So let me consider Dyson series for integrals of the form: $$\int_{x\in X} \exp\left( \sum_{n\geq 2} \frac{c_n x^n}{n!} \right) {\rm d}x$$ In actual physics examples, $X$ is an infinite-dimensional space and the measure ${\rm d}x$ does not exist, but no matter. Each coefficient $c_n$ is a symmetric tensor $X^{\otimes n} \to \mathbb R$ or $\mathbb C$, and we suppose that $c_2$ is invertible as a map $X \to X^*$ — in infinite-dimensional settings, this is a very problematic supposition, and leads to questions of renormalization, which I will not address here. (Incidentally, in all actual physical quantum field theories, $c_2$ is not a priori invertible, because of gauge symmetry; so I am assuming that you have fixed that however suits your fancy.) Finally, Dyson series / Feynman diagrams are by definition perturbative, meaning that you need some perturbation parameter. There are various choices for how to do this; ultimately what's important is that ratios $\lvert c_n\rvert / \lvert c_2 \rvert^{n/2}$ are infinitesimal for $n \geq 3$. In your example, $c_2$ is normalized to unity, and $c_4 = \lambda \ll 1$. Another option is to set all coefficients $\lvert c_n\rvert \sim \hbar^{-1}$, where $\hbar \ll 1$.

In any case, the Dyson series is correctly calculated by expanding $$ \int_{x\in X} \exp\left( \sum_{n\geq 2} \frac{c_n x^n}{n!} \right) {\rm d}x = \int_{x\in X} \exp \left( \frac{c_2x^2}2\right) \sum_{m=0}^\infty \left( \sum_{n\geq 3} \frac{c_n x^n}{n!} \right)^m {\rm d}x, $$ using "Wick's theorem" for $b_\ell$ a totally symmetric tensor $X^{\otimes \ell} \to \mathbb R$: $$ \int_{x\in X} \exp \left( \frac{c_2x^2}2\right) \frac{b_\ell x^\ell}{\ell!} = \begin{cases} 0, & \ell \text{ odd} \\ \text{normalization} \times \frac{b_\ell (c_2/2)^{\ell/2}}{(\ell/2)!}, & \ell \text{ even} \end{cases},$$ (where $\text{normalization}$ involves $\det c_2$, factors of $\sqrt{2\pi}$, and doesn't make really sense in infinite dimensions), and recognizing what all of these exponential generating functions are counting.
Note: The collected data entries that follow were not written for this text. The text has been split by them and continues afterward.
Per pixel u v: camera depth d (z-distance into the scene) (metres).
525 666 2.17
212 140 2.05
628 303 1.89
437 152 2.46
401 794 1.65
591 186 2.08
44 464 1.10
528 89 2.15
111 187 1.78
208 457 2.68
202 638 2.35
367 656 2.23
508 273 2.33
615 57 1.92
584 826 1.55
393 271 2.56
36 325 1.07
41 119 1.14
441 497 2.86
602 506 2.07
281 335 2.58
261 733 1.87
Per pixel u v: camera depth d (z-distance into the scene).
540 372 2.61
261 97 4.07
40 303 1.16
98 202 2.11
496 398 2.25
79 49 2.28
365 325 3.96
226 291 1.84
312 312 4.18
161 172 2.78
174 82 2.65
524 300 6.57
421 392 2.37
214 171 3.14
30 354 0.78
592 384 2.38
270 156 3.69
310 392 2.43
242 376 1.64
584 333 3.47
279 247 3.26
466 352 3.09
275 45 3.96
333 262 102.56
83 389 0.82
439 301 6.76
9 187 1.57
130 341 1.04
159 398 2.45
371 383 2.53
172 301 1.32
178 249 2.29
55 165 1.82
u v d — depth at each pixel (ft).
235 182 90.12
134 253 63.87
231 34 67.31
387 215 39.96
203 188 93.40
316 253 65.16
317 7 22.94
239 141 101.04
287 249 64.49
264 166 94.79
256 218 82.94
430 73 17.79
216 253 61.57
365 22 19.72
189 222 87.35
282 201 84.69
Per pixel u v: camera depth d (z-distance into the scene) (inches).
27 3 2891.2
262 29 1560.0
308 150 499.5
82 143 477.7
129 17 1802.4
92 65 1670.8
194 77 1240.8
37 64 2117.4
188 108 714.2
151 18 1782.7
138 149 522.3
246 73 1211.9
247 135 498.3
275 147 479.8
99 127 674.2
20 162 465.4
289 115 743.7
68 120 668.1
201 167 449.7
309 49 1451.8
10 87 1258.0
When all the dust has settled, what these are counting is (all: disconnected, empty, etc., are allowed) graphs with trivalent-and-higher vertices, mod symmetries. If you throw a $\log$ out in front of the whole integral, then the resulting exponential generating function counts connected graphs, still mod symmetries.

In any case, to actually answer your question for the Dyson series above: the value of each graph is computed by placing a $c_n$ at each vertex of valence $n$ and a $(c_2)^{-1}$ on each edge, and contracting these tensors according to the graph. The symmetry factor is precisely the number of automorphisms of the graph, defined as follows:

Definition: A Feynman graph is a collection $H$ of half edges along with two partitions: one (edges) into sets of size precisely $2$, and the other (vertices) into sets of size at least $3$. (Since each graph will be weighted by the coefficients $c_n$, if you want graphs for a theory with most $c_n = 0$, you can restrict to only graphs with the prescribed valences. If $X$ splits as a direct sum $X = X_1 \oplus X_2$, you can reasonably define graphs with half-edges colored by $X_1,X_2$. If you want to compute an integral with an "observable", you should consider graphs with prescribed "external half-edges".) This is the correct definition, because it gives the correct notion of iso/automorphism. In particular, an isomorphism of Feynman graphs is a bijection of half edges that induces bijections on the partitions. An automorphism is an isomorphism from a Feynman graph to itself. Then the symmetry factor is precisely the number of automorphism in this sense.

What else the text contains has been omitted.